--- YOUR ASSIGNMENT ---
Search the records for "newcommand". Report every line where it occurs.

--- Dataset entries ---

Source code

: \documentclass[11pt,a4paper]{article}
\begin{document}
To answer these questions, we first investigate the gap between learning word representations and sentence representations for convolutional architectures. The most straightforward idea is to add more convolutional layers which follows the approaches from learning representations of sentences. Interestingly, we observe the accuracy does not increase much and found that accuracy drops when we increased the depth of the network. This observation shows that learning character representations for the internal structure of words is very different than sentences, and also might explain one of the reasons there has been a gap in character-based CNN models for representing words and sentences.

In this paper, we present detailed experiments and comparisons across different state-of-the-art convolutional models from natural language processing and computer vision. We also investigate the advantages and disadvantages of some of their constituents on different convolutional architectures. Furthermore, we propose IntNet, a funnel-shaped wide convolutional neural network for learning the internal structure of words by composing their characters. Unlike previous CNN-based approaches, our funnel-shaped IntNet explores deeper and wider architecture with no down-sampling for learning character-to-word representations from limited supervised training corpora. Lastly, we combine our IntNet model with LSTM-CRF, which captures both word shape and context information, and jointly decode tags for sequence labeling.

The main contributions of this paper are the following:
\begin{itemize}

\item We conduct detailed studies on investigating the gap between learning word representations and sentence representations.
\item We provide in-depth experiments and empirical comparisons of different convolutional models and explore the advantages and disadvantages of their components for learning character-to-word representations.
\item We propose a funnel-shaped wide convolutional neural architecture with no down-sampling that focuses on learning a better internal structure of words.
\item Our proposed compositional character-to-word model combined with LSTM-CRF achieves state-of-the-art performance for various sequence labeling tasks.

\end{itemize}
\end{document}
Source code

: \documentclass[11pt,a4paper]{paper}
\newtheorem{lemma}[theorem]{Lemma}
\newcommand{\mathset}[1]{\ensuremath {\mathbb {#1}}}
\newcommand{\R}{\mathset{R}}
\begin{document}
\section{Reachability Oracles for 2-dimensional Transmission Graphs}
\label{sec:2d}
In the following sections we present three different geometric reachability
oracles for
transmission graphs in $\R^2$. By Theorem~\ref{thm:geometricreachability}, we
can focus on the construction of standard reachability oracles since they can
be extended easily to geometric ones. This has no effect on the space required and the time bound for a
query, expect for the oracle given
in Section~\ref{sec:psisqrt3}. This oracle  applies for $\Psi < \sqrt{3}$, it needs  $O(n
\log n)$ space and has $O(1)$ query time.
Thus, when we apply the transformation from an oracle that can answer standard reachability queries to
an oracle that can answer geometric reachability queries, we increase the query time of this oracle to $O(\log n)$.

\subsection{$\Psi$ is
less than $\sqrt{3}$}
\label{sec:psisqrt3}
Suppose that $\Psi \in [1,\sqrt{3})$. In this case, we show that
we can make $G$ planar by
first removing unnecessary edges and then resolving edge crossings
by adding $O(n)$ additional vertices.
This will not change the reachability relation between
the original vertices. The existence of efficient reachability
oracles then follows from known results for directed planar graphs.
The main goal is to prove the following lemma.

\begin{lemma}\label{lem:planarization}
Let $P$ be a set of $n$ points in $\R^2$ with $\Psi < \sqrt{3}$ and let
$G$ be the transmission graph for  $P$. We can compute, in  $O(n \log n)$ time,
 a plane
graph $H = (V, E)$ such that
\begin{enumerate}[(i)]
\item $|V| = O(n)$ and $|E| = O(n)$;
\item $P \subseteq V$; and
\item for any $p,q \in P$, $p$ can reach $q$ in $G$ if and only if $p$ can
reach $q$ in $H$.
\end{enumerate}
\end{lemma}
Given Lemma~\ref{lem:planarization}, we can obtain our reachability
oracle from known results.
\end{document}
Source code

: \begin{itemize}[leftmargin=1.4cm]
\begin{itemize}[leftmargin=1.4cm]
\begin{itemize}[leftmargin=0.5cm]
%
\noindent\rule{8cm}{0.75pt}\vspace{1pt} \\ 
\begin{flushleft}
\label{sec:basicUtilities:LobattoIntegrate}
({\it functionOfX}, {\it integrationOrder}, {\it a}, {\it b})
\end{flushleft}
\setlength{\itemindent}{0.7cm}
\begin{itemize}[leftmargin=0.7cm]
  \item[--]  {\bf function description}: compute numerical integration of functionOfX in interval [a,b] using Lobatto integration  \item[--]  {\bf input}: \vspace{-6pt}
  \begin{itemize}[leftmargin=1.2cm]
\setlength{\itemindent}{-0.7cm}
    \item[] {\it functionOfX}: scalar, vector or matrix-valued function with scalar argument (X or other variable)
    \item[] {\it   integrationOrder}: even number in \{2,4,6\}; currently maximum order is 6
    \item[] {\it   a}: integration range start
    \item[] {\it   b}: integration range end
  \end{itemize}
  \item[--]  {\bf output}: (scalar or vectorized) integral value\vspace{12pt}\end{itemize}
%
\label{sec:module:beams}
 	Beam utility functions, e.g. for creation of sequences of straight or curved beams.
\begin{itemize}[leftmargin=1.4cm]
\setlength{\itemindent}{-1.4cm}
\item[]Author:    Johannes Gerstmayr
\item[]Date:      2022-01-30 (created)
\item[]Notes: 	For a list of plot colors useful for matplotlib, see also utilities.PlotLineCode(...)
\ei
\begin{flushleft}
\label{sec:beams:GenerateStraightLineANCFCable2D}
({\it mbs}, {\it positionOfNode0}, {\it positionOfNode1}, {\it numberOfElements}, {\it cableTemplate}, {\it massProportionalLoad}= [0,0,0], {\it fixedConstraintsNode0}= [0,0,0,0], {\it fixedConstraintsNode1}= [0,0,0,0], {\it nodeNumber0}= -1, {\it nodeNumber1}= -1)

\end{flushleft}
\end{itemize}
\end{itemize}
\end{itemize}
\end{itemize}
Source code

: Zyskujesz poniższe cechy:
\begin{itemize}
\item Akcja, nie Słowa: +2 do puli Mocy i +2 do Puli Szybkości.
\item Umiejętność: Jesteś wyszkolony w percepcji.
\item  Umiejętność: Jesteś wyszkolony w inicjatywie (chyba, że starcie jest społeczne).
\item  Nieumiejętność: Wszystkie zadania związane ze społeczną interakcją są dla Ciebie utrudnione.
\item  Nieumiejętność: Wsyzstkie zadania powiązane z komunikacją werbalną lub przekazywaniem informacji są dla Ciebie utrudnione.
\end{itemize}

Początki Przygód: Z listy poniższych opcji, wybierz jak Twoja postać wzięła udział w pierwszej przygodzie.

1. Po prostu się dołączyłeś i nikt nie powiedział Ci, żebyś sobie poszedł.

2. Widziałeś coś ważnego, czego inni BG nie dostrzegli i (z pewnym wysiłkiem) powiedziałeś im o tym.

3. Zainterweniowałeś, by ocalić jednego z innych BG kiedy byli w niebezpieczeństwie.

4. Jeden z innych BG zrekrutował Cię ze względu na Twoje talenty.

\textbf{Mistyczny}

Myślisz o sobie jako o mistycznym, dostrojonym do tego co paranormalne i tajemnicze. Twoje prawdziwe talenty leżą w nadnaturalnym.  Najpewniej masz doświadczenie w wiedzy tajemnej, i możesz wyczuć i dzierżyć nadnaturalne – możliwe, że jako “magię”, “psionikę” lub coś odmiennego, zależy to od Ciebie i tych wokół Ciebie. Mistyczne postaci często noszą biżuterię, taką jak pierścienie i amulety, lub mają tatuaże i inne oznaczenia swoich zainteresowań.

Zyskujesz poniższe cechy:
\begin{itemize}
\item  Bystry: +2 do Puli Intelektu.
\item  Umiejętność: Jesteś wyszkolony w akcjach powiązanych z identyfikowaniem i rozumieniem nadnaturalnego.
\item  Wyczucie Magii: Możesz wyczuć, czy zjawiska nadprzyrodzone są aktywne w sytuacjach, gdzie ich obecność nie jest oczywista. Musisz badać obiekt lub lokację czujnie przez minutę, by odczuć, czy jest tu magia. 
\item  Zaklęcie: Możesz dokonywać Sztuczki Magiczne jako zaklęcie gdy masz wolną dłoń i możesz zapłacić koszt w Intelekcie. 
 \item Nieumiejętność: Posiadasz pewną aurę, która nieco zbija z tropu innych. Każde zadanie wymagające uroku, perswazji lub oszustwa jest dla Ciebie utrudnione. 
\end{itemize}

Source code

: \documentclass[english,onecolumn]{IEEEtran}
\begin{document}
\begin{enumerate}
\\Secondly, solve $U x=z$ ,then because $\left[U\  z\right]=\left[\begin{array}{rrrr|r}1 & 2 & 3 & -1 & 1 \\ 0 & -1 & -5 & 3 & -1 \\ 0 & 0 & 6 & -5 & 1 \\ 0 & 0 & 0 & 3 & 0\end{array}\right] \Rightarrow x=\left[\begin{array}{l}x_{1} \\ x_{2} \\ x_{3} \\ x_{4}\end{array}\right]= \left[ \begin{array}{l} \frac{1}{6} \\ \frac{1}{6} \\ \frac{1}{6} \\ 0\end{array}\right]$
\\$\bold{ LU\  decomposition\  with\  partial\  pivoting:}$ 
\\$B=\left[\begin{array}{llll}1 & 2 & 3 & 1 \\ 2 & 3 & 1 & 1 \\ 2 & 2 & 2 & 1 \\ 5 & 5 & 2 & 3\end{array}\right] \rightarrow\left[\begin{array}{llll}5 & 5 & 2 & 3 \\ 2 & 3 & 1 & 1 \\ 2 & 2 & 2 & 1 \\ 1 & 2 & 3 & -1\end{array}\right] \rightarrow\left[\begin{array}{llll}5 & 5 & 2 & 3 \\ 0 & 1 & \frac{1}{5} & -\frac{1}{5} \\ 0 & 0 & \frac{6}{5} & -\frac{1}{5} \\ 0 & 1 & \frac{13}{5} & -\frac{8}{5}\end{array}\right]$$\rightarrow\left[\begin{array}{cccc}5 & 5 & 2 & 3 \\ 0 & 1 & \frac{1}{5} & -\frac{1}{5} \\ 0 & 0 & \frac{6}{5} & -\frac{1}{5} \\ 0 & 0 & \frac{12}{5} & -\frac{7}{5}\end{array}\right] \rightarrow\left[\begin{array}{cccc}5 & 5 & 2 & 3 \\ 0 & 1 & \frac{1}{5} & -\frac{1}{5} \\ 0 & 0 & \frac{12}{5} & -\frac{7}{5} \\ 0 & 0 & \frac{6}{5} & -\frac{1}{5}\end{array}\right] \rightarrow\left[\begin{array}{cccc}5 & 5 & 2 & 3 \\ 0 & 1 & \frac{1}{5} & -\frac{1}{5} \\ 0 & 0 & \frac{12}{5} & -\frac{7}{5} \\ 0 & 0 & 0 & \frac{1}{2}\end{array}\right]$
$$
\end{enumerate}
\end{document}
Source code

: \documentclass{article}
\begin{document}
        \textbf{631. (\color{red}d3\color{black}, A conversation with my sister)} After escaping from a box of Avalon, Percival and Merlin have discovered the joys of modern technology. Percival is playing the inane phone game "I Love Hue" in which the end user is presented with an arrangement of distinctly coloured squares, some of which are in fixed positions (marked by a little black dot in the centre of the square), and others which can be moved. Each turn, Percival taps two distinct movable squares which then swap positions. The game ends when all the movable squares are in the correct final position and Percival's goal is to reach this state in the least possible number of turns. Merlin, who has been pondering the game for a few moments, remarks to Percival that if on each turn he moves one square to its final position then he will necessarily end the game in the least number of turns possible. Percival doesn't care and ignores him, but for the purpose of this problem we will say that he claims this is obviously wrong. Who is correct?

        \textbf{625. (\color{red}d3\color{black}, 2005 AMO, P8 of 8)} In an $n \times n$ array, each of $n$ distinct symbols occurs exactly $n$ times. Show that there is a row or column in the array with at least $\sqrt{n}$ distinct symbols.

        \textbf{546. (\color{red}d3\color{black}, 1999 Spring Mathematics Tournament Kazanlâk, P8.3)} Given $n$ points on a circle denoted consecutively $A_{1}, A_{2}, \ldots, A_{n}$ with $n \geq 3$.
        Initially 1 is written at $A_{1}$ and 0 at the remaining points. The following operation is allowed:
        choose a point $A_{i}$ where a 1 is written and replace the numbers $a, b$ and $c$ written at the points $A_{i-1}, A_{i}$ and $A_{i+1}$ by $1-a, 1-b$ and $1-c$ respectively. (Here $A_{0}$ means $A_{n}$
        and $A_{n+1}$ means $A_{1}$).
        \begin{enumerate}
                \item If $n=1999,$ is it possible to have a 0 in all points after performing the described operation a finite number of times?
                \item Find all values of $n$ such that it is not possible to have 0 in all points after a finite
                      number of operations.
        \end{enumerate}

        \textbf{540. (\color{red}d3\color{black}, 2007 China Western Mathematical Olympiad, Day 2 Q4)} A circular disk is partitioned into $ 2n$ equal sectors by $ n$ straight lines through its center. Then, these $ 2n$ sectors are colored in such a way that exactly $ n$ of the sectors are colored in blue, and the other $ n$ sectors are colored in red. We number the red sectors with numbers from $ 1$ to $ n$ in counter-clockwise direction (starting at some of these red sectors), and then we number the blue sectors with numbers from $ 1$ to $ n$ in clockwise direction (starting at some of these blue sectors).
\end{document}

--- WRITTEN ANSWER ---
\newcommand{\mathset}[1]{\ensuremath {\mathbb {#1}}}
\newcommand{\R}{\mathset{R}}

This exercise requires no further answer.